As for the consequences of the social isolation to which many people have to submit themselves, which do you think are more related to stress and anxiety?
Social isolation leads in most cases to a decrease in activity. We have less contact with our friends (except by video calls), our sporting activity decreases (gyms are closed) and consequently, we destructure our day to day life.
In addition, also very important, being alone at home increases the attention we pay to our problems, difficulties, dangers, etc... This favors the increase of anxiety and depressive problems.
When we repeatedly look at the same problem, without taking action, it tends to feel bigger, unmanageable, disabling. This has very negative emotional consequences. We will assess these consequences when planning our intervention.

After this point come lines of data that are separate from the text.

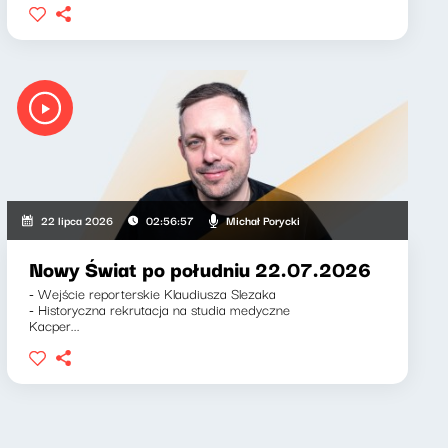
Michał Porycki
22 lipca 2026
02:56:57
Nowy Świat po południu 22.07.2026
- Wejście reporterskie Klaudiusza Slezaka
- Historyczna rekrutacja na studia medyczne
Kacper...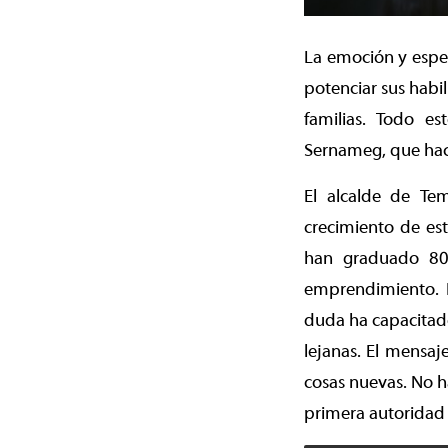
La emoción y esper
potenciar sus habi
familias. Todo e
Sernameg, que hace
El alcalde de Te
crecimiento de est
han graduado 80 
emprendimiento. E
duda ha capacitad
lejanas. El mensa
cosas nuevas. No h
primera autoridad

What can be done from the psychological point of view to respond to these anxiety problems caused by the coronavirus crisis?
We started this interview talking about the fact that we have no control over what is going to happen, we do not know if we will become infected, if we will continue working... but what we do have control over, what we can choose, is what happens in us, what we think, feel or do. We decide the way in which we face this situation. This is going to be decisive in how we are going to live this crisis.
All the techniques we use in the center are based on scientific evidence, they have demonstrated their effectiveness in multiple patients who were experiencing similar problems.
The first thing we must understand is that anxiety is a normal and necessary emotion in potentially dangerous situations, thanks to this emotion we have been able to evolve as a species because in times of threat we have been able to prepare ourselves to flee or fight (before a predator for example). The problem arises when this anxiety becomes very intense (for example with panic attacks), very frequent (every time I go out in the street) or lasts a long time (I spend weeks in tension).
The first step to begin to redirect my emotions is to identify my internal discourse. It will be essential to know what I am saying to myself when I get anxious. For example: "I am going to catch it and I will end up infecting my family, I will lose my job,...". We must learn to have a more realistic discourse, based on the present and on realistic data. Mark Twain said: "I have lived through many terrible things in my life, most of which never really happened".
Always putting the focus on the most negative and dangerous aspects of reality is only going to stress and distress us. Isn't it true that every time I take a curve with the car at a certain speed I am not thinking, constantly, about the possibility of crashing? That would affect my stability and my driving. Similarly, it is important to focus on the aspects of our life that we do have control over. For example, we can focus on our personal challenges, our sports routine, our friendships, our family.
In therapy we accompany this process so that the person is able to address the circumstances of his or her life in the healthiest way possible. And thus achieve greater peace of mind and quality of life.